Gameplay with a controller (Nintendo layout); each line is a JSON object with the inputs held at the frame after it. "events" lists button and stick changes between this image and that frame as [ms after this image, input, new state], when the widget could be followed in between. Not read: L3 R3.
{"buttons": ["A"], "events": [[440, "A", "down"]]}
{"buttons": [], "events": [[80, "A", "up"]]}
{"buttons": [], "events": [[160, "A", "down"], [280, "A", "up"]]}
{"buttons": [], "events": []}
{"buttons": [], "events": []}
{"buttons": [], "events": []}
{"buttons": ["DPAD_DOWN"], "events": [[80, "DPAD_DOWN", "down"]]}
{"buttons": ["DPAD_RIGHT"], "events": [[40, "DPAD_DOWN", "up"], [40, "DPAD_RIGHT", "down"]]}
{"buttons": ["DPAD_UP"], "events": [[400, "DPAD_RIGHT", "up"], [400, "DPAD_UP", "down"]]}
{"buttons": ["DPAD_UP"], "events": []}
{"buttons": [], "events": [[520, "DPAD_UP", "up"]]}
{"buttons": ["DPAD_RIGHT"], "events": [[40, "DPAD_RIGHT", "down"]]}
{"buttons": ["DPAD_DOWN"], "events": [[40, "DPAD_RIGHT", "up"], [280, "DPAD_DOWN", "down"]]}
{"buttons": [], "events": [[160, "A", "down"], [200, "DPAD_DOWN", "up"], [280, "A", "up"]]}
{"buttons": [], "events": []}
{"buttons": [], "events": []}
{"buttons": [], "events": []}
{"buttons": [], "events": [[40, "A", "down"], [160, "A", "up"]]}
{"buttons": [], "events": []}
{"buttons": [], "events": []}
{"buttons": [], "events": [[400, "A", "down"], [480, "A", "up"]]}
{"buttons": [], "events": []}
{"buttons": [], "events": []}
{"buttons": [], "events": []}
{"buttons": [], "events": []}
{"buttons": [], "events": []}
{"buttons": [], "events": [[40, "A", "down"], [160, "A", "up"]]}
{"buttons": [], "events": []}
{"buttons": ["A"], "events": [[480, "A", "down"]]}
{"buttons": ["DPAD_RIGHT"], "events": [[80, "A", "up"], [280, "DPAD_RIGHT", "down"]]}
- - -
**WORK REQUEST:** Exactly as written, return every line of the material.

**YOUR SOLUTION:**
Gameplay with a controller (Nintendo layout); each line is a JSON object with the inputs held at the frame after it. "events" lists button and stick changes between this image and that frame as [ms after this image, input, new state], when the widget could be followed in between. Not read: L3 R3.
{"buttons": ["A"], "events": [[440, "A", "down"]]}
{"buttons": [], "events": [[80, "A", "up"]]}
{"buttons": [], "events": [[160, "A", "down"], [280, "A", "up"]]}
{"buttons": [], "events": []}
{"buttons": [], "events": []}
{"buttons": [], "events": []}
{"buttons": ["DPAD_DOWN"], "events": [[80, "DPAD_DOWN", "down"]]}
{"buttons": ["DPAD_RIGHT"], "events": [[40, "DPAD_DOWN", "up"], [40, "DPAD_RIGHT", "down"]]}
{"buttons": ["DPAD_UP"], "events": [[400, "DPAD_RIGHT", "up"], [400, "DPAD_UP", "down"]]}
{"buttons": ["DPAD_UP"], "events": []}
{"buttons": [], "events": [[520, "DPAD_UP", "up"]]}
{"buttons": ["DPAD_RIGHT"], "events": [[40, "DPAD_RIGHT", "down"]]}
{"buttons": ["DPAD_DOWN"], "events": [[40, "DPAD_RIGHT", "up"], [280, "DPAD_DOWN", "down"]]}
{"buttons": [], "events": [[160, "A", "down"], [200, "DPAD_DOWN", "up"], [280, "A", "up"]]}
{"buttons": [], "events": []}
{"buttons": [], "events": []}
{"buttons": [], "events": []}
{"buttons": [], "events": [[40, "A", "down"], [160, "A", "up"]]}
{"buttons": [], "events": []}
{"buttons": [], "events": []}
{"buttons": [], "events": [[400, "A", "down"], [480, "A", "up"]]}
{"buttons": [], "events": []}
{"buttons": [], "events": []}
{"buttons": [], "events": []}
{"buttons": [], "events": []}
{"buttons": [], "events": []}
{"buttons": [], "events": [[40, "A", "down"], [160, "A", "up"]]}
{"buttons": [], "events": []}
{"buttons": ["A"], "events": [[480, "A", "down"]]}
{"buttons": ["DPAD_RIGHT"], "events": [[80, "A", "up"], [280, "DPAD_RIGHT", "down"]]}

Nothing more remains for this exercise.